Geschrieben von Donnerstag, 30 September 2010 00:00

Hans Unstern - Köln / Gebäude 9

hans_unstern

24.09.2010 - Dass HANS UNSTERN jüngst ein Album veröffentlicht hat, sollte niemanden davon abhalten, ein Konzert dieses Ausnahmekünstlers zu besuchen. Denn dank einer wundervollen Bühnenatmosphäre, der äußerst talentierten Begleitband und nicht zuletzt der großartigen Songs zwischen Anti-, Lyrik- und Post-Pop, verspricht ein Abend mit Herrn Unstern lange nachzuwirken.

Nicht nur mit seinem Album „Kratz Dich Raus“ etabliert sich HANS UNSTERN als abseitig eigenwilliger Musiker, auch live ist er absolut einzigartig. Das beginnt mit der Leinwand, die das Konzert mit Videoeinblendungen begleitet und hört bei den im Takt flackernden Deckenlampen, die für die heruntergekommene Kelleratmosphäre sorgen, noch lange nicht auf. Auch in musikalischer Hinsicht wird von HANS UNSTERN am Mikro samt Gitarre und Mundharmonika und seiner Band, die sich Instrumenten wie dem Kontrabass, dem Vibraphon und der Bassklarinette bedient, allerhöchstes Niveau aufgefahren.

Nachdem er zuvor drei Stunden im Stau stand, das Konzert also nicht ganz planmäßig beginnen konnte, betritt HANS UNSTERN die Bühne und intoniert „Tief Unter Der Elbe“ mit seiner akustischen Gitarre und - weil man sich so das nervige „Kommt doch mal näher!“ spart - ganz ohne Mikrophonierung, sodass die Zuschauer sich ganz von alleine an die Bühne drängen, um überhaupt was hören zu können. Beim nächsten Stück, „Ein Coversong“, der in einem gefühlt halbstündigen Instrumentalexzess endet, stößt dann die Band hinzu und zeigt, zu was sie fähig ist: Zwischen psychedelischem Freejazz und einem dreckigen Gypsygefühl, das an die experimentelleren Sachen von TOM WAITS erinnert, finden die lyrisch-surrealistischen Texte, vorgetragen wie in einem Hörbuch, ihre energetische musikalische Entsprechung.

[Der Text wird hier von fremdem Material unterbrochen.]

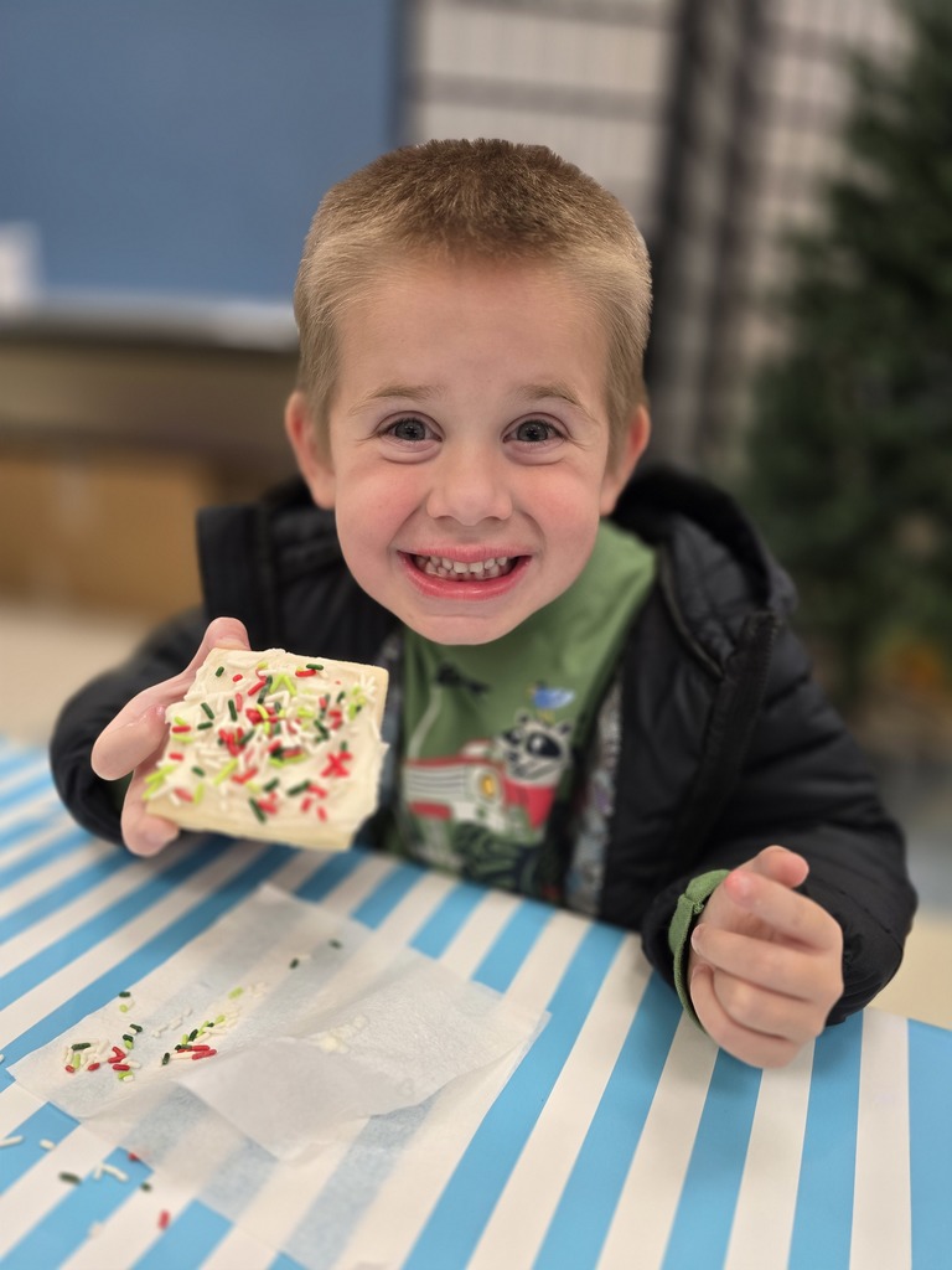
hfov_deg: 58.9
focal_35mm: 23
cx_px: 476
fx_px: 843
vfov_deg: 73.9
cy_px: 635
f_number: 1.7
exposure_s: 1/120
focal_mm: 6.3
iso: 200
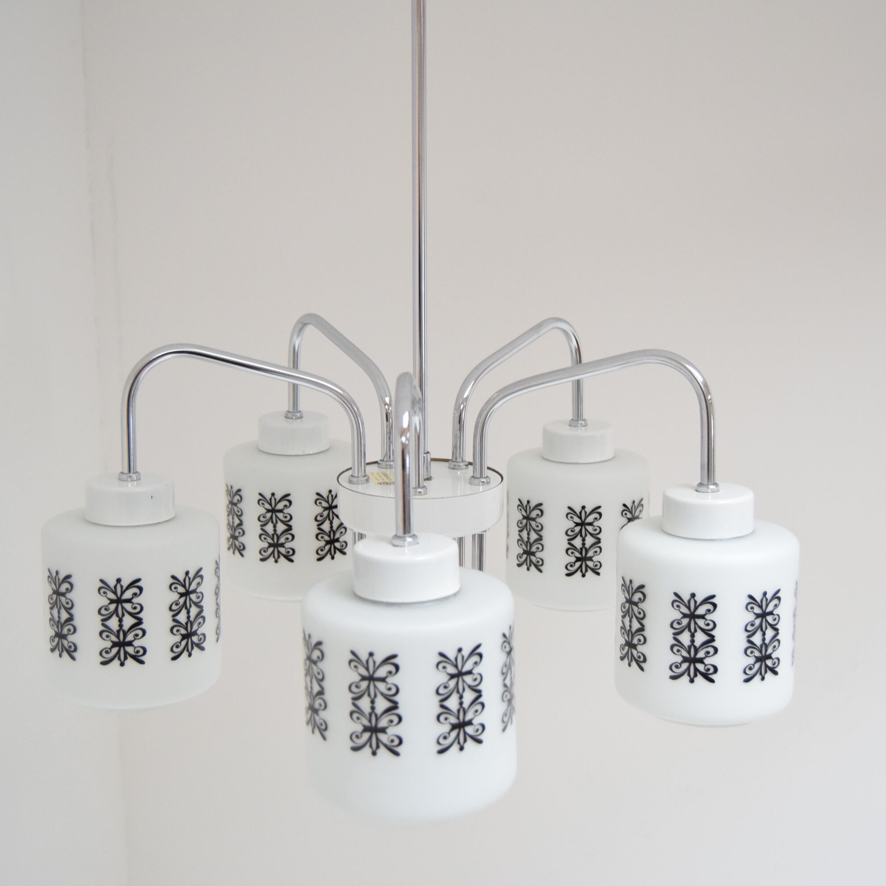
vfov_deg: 36.8
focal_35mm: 46
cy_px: 443
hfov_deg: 36.8
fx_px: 1332
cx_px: 425
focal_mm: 24
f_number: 3.8
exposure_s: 1/40
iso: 1600
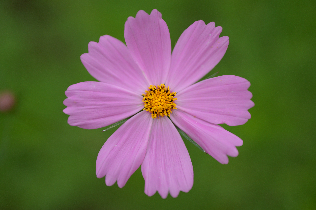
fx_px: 430
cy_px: 111
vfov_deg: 27.5
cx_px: 156
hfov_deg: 40.3
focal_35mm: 49
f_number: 1.8
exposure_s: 1/800
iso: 100
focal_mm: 45
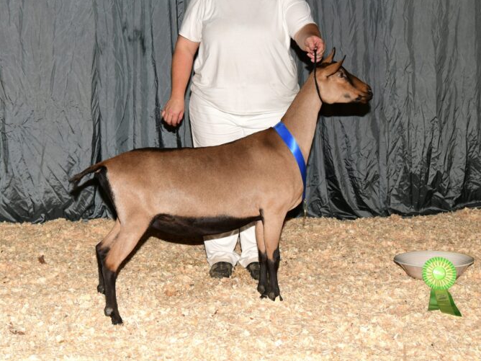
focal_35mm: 42
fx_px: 584
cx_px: 241
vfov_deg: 34.3
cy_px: 181
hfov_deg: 44.8
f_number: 5
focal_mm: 38
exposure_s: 1/250
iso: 250
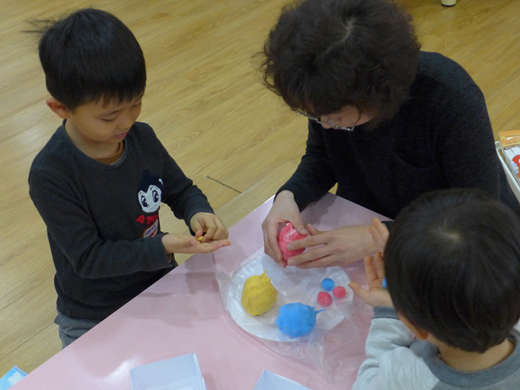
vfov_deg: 29.1
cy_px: 194
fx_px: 751
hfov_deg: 38.2
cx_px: 268
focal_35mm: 50
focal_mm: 9.2
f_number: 1.8
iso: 800
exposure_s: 1/500
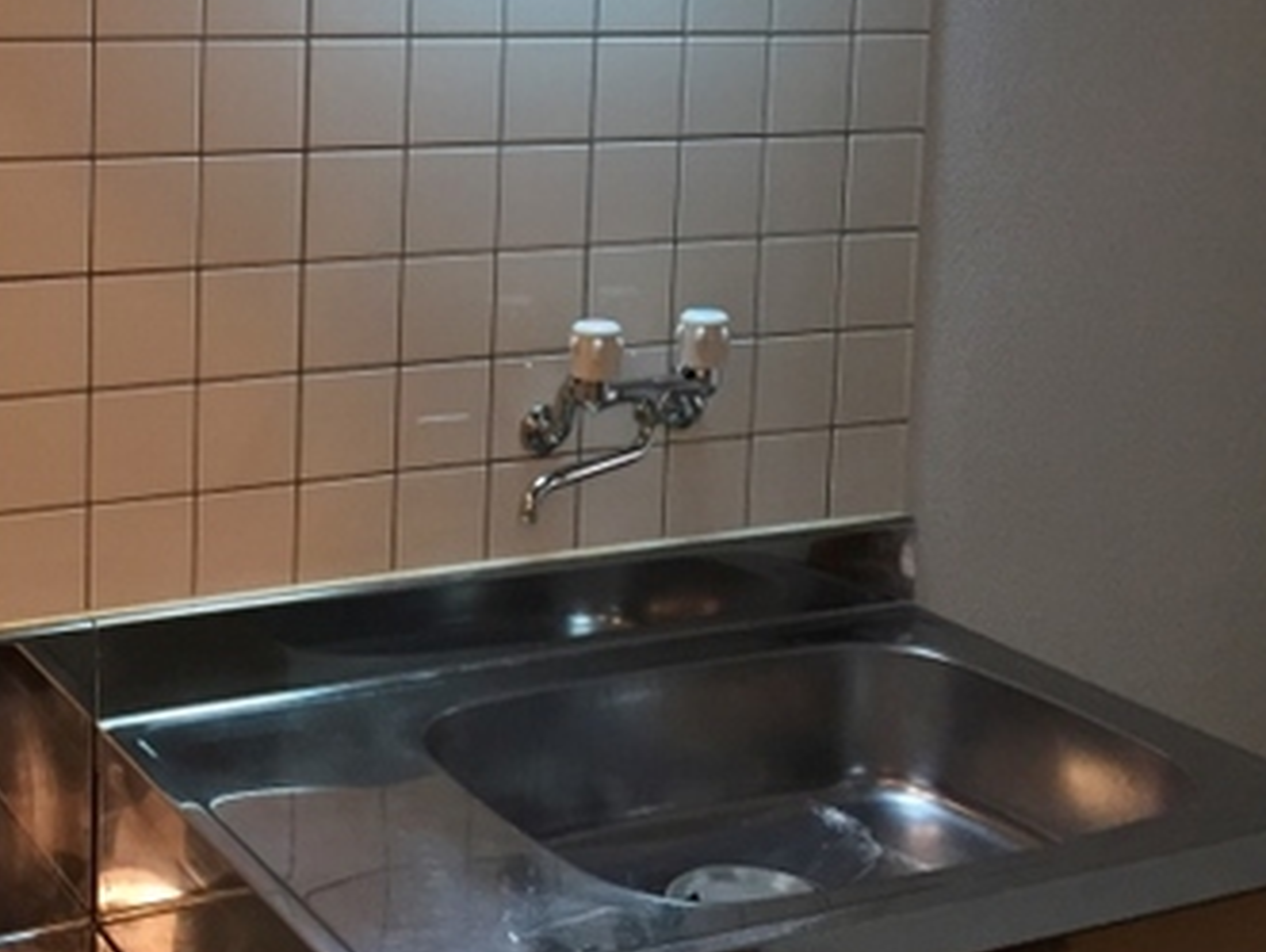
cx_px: 218
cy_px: 168
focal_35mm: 56
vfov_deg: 25.6
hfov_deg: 33.1
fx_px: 2050
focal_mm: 4.15
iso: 64
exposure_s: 1/33
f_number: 2.2
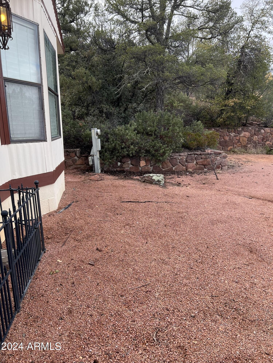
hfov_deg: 53.1
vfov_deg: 67.3
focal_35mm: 26
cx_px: 136
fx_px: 273
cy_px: 182
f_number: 1.5
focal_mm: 5.7
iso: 50
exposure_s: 1/458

Nach diesen beiden Stücken hat der überaus bärtige Mann die Zuschauer sowieso bereits auf seiner Seite, und der Abend wird tatsächlich von Song zu Song einfach nur besser. Mit der freizügigen und durch Improvisationen ständig betonten „Alles-ist-möglich“-Attitüde klingen dann auch Textzeilen wie „Ich hätte gerne mit dir getanzt, am liebsten im Supermarkt, vor dem Salat“ aus dem Song „Endlos, Endlos“ nicht lächerlich, sondern poetisch und anmutig. Das ist letztlich die große Meisterschaft des Texters und Sängers Unstern, dass er naive, fast dadaistische Texte so würdevoll rüberbringt, wo andere Sänger, die voller Inbrunst von Tod und Liebe und Verzweiflung trällern, nicht halb so glaubwürdig scheinen.

So endet das Konzert dann - man hätte es erwarten können - mit dem großartigen Song „Paris“ und der Textzeile „Punkt, Punkt, Komma, Strich – Fertich“. Und keiner ist ihm böse, dass er uns textlich in die Grundschule zurückholt. Wieso auch?